Abstract
Richardson MP, Strange BA, Duncan JS, Dolan RJ
Neuroimage 2003;20:S112–S119
The left hippocampus and related structures mediate verbal memory function. The mechanism underlying preserved verbal memory function in patients with left hippocampal damage is unknown. Temporal lobe epilepsy, a common disease, is frequently the consequence of a characteristic hippocampal pathology termed hippocampal sclerosis, which also may affect the amygdala. In this setting, mapping the sites of memory function is a vital component of planning for surgical treatment for epilepsy. Using event-related functional magnetic resonance imaging, we studied 24 right-handed nonamnesic patients with left hippocampal sclerosis and 12 normal controls, performing a verbal encoding task. The patients were subdivided into two groups according to presence or absence of additional left amygdala pathology. Analysis of the data used a two-level random-effects design, examining the main effects of subsequent memory in each group, as well as the differences between the groups. Additional effects of emotionality of the remembered words also were examined. Verbal memory encoding involved activation of left hippocampus in normal subjects, but was associated with reorganization to right hippocampus and parahippocampal gyrus in the patients. The additional presence of left amygdala sclerosis resulted in reorganization for encoding of emotional verbal material to right amygdala. Retained verbal memory function in the presence of left medial temporal lobe pathology is mediated by recruitment of a parallel system in the right hemisphere, consistent with adaptive functional reorganization. The findings indicate a high degree of plasticity in medial temporal lobe structures.
Commentary
One might immediately suspect that reorganization is apt to occur ipsilaterally within the speech dominant hemisphere. But the interesting functional imaging study of Richardson et al. suggests that in the context of a damaged left mesial temporal system, the right mesial temporal system, including hippocampus and parahippocampal gyrus, may contribute to the encoding of verbal information. In addition, the amygdala is known to play an important role in helping to remember affective-laden information. Again, Richardson et al. demonstrate that the right amygdala appears to assume a role in the mediation of emotional verbal material in the context of damage (sclerosis) to the left amygdala.

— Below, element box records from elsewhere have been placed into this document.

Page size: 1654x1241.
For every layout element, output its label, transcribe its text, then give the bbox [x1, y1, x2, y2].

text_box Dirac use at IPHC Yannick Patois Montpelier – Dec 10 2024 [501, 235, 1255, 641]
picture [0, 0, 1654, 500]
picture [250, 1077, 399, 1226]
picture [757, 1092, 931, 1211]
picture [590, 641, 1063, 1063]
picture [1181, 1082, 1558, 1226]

The highly creative paradigm developed by Richardson et al. is quite different from conventional, clinical verbal memory test procedures in which the input is auditory (i.e., words or passages are read to the patient for later recall) not visual, as is the case in this study. It will be important to know whether similar results, regarding reorganization of function, could be obtained by using more conventional clinical memory-assessment procedures with auditory input. Other interesting conceptual questions arise. If the right hippocampus becomes a mediator of verbal information, is there a “crowding out” of its presumed ability to mediate retention of nonverbal material? Is age specificity present in this process, with less reorganization of function appearing in late-onset, left temporal lobe epilepsy patients? Although the patients of Richardson et al. were right-handed, they did not undergo intracarotid amobarbital testing to demonstrate unequivocally left-hemisphere speech dominance. Did these subjects have some degree of right-hemisphere speech function underlying the reorganization of verbal memory encoding to the right mesial region? All in all, this very carefully performed and cautiously interpreted investigation raises a host of interesting conceptual, clinical, and methodologic issues that can be pursued by using either functional imaging or conventional clinical testing procedures.